:: DATA EXTRACTS

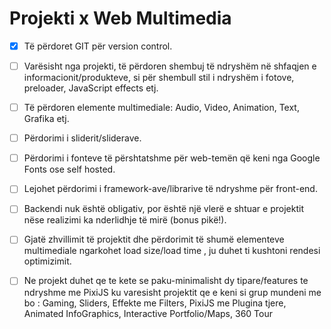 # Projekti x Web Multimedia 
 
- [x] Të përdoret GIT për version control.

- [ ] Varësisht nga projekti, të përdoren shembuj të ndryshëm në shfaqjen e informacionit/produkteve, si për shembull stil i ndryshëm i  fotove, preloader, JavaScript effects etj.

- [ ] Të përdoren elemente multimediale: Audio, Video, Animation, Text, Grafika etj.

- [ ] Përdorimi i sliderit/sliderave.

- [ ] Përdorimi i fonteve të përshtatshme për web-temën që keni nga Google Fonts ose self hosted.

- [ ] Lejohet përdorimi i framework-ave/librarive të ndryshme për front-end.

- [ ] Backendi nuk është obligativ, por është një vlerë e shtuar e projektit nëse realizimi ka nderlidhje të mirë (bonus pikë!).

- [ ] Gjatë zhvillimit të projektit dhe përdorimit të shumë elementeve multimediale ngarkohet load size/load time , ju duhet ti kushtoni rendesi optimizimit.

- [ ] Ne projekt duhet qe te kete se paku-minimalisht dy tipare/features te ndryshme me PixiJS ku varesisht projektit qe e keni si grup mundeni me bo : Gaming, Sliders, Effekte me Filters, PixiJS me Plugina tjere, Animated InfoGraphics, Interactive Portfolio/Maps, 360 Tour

::::
:: DATA EXTRACTS

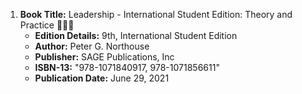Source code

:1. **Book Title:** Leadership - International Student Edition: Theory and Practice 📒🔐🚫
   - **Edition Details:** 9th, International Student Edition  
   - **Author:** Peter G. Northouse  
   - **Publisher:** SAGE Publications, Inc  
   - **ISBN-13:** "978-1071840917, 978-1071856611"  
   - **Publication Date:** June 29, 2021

::::

PROBLEM STATEMENT =
Out of the records above, please copy exactly the lines from the line with "# Projekti x Web Multimedia" up to and including the line with "- [ ] Përdorimi i fonteve", minus the pictures.

EXERCISE OUTPUT =
 # Projekti x Web Multimedia 
 
- [x] Të përdoret GIT për version control.

- [ ] Varësisht nga projekti, të përdoren shembuj të ndryshëm në shfaqjen e informacionit/produkteve, si për shembull stil i ndryshëm i  fotove, preloader, JavaScript effects etj.

- [ ] Të përdoren elemente multimediale: Audio, Video, Animation, Text, Grafika etj.

- [ ] Përdorimi i sliderit/sliderave.

- [ ] Përdorimi i fonteve të përshtatshme për web-temën që keni nga Google Fonts ose self hosted.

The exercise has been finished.